Frequently Asked Questions
Learning to read is the most important thing your child will learn at our school. Everything else depends on it, so we put as much energy as we possibly can into making sure that every single child learns to read as quickly as possible.
We want your child to love reading – and to want to read for themselves. This is why we put our efforts into making sure they develop a love of books as well as simply learning to read.
How will my child be taught to read?
We start by teaching phonics to the children. This means that they learn how to ‘read’ the sounds in words and how those sounds can be written down. This is essential for reading, but it also helps children learn to spell well. We teach the children simple ways of remembering these sounds and letters. Ask them to show you what these are.
The children also practise reading (and spelling) what we call ‘tricky words’, such as ‘once,’ ‘have,’ ‘said’ and ‘where’.
The children practise their reading with books that match the phonics and the ‘tricky words’ they know. They start thinking that they can read and this does wonders for their confidence.
The teachers read to the children, too, so the children get to know all sorts of stories, poetry and information books. They learn many more words this way and it also helps their writing.
How will I know how well my child is doing?
We will always let you know how well your child is doing through parents meetings.
We use various ways to find out how the children are getting on in reading. We use the information to decide what reading group they should be in. Your child will work with children who are at the same reading level as him or her not necessarily the same age. Children will move to a different group if they are making faster progress than the others.
We also use a reading test so that we can make sure that all our children are at the level that they should be for their age compared to all the children across the country.
In the summer term, the government asks us to do a phonics check of all the Year 1 children. That gives us extra information about their progress.

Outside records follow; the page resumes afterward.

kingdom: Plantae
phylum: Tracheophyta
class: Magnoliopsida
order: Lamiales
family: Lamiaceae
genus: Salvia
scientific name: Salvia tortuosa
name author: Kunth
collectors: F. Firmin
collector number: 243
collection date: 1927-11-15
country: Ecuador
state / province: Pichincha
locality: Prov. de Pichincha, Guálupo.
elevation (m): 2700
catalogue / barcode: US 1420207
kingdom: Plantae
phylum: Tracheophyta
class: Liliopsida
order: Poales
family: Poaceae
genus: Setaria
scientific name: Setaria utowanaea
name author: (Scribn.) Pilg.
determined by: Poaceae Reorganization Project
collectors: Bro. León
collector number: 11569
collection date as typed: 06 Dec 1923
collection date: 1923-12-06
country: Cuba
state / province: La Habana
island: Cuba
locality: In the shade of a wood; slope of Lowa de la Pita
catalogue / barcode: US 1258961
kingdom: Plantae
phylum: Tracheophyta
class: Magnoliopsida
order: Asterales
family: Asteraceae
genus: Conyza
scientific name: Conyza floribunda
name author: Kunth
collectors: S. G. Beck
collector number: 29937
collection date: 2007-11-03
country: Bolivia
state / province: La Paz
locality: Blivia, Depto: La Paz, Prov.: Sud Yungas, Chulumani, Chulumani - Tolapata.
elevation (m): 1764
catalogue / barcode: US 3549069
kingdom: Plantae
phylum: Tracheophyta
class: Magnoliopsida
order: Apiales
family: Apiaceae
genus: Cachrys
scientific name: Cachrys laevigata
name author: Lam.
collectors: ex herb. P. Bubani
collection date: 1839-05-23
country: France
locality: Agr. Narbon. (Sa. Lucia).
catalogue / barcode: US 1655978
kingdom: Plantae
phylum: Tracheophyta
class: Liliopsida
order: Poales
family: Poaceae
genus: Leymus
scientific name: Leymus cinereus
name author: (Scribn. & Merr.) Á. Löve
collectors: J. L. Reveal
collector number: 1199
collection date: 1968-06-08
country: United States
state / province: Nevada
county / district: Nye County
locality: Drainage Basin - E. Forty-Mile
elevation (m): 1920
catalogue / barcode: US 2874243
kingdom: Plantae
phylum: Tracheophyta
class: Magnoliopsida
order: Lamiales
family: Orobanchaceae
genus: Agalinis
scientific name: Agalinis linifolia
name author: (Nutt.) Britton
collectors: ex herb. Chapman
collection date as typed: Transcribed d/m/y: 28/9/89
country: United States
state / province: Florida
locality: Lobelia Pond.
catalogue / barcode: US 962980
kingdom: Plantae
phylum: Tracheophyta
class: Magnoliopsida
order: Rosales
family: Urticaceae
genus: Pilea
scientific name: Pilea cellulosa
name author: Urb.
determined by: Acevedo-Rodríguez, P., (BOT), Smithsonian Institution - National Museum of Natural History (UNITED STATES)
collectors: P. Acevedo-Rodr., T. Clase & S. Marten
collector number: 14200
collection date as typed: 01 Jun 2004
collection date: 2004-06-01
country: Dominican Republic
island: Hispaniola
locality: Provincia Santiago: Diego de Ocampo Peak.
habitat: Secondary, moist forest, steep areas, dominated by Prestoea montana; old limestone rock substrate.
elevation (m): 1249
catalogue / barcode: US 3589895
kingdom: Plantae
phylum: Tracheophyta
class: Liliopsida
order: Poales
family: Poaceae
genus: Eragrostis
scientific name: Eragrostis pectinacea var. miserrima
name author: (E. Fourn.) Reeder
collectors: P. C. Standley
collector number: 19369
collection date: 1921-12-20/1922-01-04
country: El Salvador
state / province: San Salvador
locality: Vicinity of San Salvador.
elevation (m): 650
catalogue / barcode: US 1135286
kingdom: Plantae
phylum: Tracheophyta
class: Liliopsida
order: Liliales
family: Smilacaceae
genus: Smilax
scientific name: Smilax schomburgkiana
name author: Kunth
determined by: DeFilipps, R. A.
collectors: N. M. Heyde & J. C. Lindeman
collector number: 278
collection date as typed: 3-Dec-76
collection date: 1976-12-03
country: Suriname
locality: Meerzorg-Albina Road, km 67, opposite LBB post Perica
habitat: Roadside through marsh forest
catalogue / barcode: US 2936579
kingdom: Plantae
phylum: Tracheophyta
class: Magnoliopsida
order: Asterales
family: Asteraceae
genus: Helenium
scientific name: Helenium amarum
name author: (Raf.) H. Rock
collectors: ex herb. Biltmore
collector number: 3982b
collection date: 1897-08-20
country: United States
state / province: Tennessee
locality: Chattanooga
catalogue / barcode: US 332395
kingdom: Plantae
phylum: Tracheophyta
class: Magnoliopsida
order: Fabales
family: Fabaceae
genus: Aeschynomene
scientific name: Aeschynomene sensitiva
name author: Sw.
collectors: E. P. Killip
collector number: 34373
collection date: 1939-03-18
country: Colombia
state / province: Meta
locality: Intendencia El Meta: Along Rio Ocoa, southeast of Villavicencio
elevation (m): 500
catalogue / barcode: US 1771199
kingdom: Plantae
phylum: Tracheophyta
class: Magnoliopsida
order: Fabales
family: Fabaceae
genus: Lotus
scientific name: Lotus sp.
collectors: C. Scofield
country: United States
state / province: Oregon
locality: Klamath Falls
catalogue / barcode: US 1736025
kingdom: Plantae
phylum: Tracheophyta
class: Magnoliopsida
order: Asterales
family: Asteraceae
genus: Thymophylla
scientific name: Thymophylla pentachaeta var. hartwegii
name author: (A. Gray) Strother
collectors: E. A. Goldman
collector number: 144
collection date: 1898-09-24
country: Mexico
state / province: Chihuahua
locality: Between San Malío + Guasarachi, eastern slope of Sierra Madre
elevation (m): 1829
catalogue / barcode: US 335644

We will talk to you about how well your child has done, and especially if we have any worries at all.
How long will it take to learn to read well?
By the end of Year 2, your child should be able to read aloud books that are at the right level for his or her age. This happens when the teacher reads to the children and also when the children read their own story book.
How do I know the teaching will be good?
All the staff are trained to teach reading in the way we do it in this school. We believe that it is very important that all the teachers and teaching assistants work in the same way. Senior teachers watch other teachers teaching to make sure that the children are learning how we want them to learn.
What can I do to help? Is there anything that I should do?
Help your child to sound out the letters in words and then to ‘push’ the sounds together to make a whole word. Try not to refer to the letters by their names. Help your child to focus on the sounds. You can hear how to say the sounds correctly by searching on YouTube for ‘Read Write Inc. Phonemes Pronunciation Guide’
Sometimes your child might bring home a picture book that they know well. Please don’t say, ‘This is too easy.’ Instead, encourage your child to tell you the story out loud; ask them questions about things that happen or what they think about some of the characters in the story.
We know parents and carers are very busy people. But please try to find time to read to your child as much as possible, it helps him or her to learn about books and stories. They also learn new words and what they mean. Show that you are interested in reading yourself and talk about reading as a family.
What if my child finds it difficult to read?
We want children to learn to read, however long it takes us to teach them. We will find out very quickly if your child is finding reading difficult. First, we move children to a different group, so that we can make sure that they have learnt what they need to know.
If we have any serious worries about your child’s reading, we will talk to you about this.
Some children take a bit longer to learn to put sounds together to read a word, e.g. c-a-t to make the word ‘cat’.
What if my child turns out to be dyslexic?
The way we teach reading is especially helpful for children who might be dyslexic. This is because we use a very well-organised programme that has a strong focus on phonics. This is very important for children who find learning to read difficult. If you are worried about your child, please come and talk to us.
My child has difficulty pronouncing some sounds. Will this stop them learning to read through phonics?
This isn’t a problem for learning to read as long as we know what sound the child is trying to say. This is not something to worry about. Many children have a few sounds that they can hear clearly but find it difficult to say, particularly the l-sound, r-sound, w-sound, th-sound, s-sound, sh-sound and j-sound. Often they say a t-sound for the c-sound; "tttssh" for the s-sound; "w" for the r-sound and "r" for the l-sound. You can help your child by encouraging him or her to look at your mouth when you say the sound. Whatever you do, do not make your child feel a failure. They can easily learn to read, even if they find one or two sounds difficult to say.